Data to use:
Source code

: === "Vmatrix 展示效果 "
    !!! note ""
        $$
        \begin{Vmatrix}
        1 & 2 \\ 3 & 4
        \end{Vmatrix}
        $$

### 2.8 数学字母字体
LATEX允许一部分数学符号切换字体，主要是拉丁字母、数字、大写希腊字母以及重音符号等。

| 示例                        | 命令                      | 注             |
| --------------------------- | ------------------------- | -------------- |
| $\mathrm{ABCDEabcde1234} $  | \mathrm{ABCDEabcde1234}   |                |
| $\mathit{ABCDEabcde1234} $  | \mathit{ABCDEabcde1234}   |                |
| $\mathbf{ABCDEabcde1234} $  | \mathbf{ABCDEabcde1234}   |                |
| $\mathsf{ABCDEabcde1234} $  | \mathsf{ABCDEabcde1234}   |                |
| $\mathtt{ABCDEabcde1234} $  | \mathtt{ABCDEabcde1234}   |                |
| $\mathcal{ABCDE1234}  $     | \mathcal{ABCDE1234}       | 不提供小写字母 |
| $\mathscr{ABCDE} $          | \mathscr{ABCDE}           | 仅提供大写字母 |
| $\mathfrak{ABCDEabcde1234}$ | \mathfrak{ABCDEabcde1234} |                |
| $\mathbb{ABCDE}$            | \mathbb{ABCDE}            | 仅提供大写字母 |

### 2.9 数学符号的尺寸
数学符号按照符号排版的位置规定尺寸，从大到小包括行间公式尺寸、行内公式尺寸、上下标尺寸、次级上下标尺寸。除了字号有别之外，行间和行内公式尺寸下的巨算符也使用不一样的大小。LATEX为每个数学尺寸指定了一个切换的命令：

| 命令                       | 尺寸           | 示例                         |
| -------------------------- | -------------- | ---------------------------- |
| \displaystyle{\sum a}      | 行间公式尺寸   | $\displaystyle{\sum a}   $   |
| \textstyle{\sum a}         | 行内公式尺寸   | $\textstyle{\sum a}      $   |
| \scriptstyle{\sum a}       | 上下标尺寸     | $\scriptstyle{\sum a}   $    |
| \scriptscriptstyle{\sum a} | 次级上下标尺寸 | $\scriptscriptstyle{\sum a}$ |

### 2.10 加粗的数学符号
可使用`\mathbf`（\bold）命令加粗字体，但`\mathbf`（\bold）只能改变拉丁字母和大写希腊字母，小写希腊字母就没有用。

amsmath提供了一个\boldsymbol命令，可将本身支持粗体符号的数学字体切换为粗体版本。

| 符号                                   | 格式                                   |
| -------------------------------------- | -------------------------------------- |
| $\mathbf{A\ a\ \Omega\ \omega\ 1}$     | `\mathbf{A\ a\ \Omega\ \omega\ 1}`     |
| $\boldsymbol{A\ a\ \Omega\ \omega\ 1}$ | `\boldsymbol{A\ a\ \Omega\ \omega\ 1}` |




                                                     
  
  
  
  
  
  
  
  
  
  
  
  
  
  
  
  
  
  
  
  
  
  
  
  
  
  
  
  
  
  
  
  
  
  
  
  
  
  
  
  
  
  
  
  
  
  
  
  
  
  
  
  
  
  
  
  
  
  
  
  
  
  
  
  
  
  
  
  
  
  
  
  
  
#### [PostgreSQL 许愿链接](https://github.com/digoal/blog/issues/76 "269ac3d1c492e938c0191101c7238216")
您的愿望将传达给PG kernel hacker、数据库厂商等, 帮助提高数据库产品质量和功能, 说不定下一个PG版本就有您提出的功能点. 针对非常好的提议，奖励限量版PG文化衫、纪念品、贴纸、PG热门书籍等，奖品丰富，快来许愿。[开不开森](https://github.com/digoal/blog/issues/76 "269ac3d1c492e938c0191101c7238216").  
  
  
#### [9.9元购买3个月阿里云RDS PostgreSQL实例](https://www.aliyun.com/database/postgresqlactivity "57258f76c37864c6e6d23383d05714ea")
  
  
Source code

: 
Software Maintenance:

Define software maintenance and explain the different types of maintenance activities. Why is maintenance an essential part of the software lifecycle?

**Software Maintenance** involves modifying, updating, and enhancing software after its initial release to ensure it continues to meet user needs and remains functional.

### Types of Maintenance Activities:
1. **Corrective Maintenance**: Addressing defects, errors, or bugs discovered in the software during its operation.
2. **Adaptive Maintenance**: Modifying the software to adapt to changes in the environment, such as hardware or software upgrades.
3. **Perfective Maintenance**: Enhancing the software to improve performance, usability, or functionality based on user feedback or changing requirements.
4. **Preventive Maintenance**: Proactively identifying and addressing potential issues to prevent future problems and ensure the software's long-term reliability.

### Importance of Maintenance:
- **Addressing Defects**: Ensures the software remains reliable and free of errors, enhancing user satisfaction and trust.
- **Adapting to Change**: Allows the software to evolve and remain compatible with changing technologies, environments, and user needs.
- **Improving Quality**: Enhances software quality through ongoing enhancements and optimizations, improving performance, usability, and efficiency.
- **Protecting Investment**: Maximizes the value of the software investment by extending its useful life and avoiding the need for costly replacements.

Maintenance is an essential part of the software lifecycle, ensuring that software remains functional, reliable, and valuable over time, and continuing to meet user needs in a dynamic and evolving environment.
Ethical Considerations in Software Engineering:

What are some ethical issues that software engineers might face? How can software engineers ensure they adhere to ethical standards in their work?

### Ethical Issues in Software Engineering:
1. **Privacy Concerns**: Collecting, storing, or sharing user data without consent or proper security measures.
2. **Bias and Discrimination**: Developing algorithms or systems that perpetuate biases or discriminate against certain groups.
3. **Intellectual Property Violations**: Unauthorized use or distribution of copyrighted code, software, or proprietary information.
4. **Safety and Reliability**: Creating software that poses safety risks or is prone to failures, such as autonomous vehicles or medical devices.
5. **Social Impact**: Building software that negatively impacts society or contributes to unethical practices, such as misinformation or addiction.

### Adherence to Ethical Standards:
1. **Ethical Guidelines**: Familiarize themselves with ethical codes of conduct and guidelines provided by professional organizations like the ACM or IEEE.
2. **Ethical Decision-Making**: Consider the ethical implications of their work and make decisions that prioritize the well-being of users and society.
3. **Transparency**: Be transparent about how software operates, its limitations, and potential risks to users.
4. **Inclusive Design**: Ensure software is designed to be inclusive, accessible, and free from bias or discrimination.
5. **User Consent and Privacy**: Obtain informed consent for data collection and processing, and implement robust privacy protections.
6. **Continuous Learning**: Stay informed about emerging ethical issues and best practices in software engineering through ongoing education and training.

Work instruction: Gather every line from the records above that contains the word "errors", copying each of those lines in full.

Reply to the exercise:
1. **Corrective Maintenance**: Addressing defects, errors, or bugs discovered in the software during its operation.
- **Addressing Defects**: Ensures the software remains reliable and free of errors, enhancing user satisfaction and trust.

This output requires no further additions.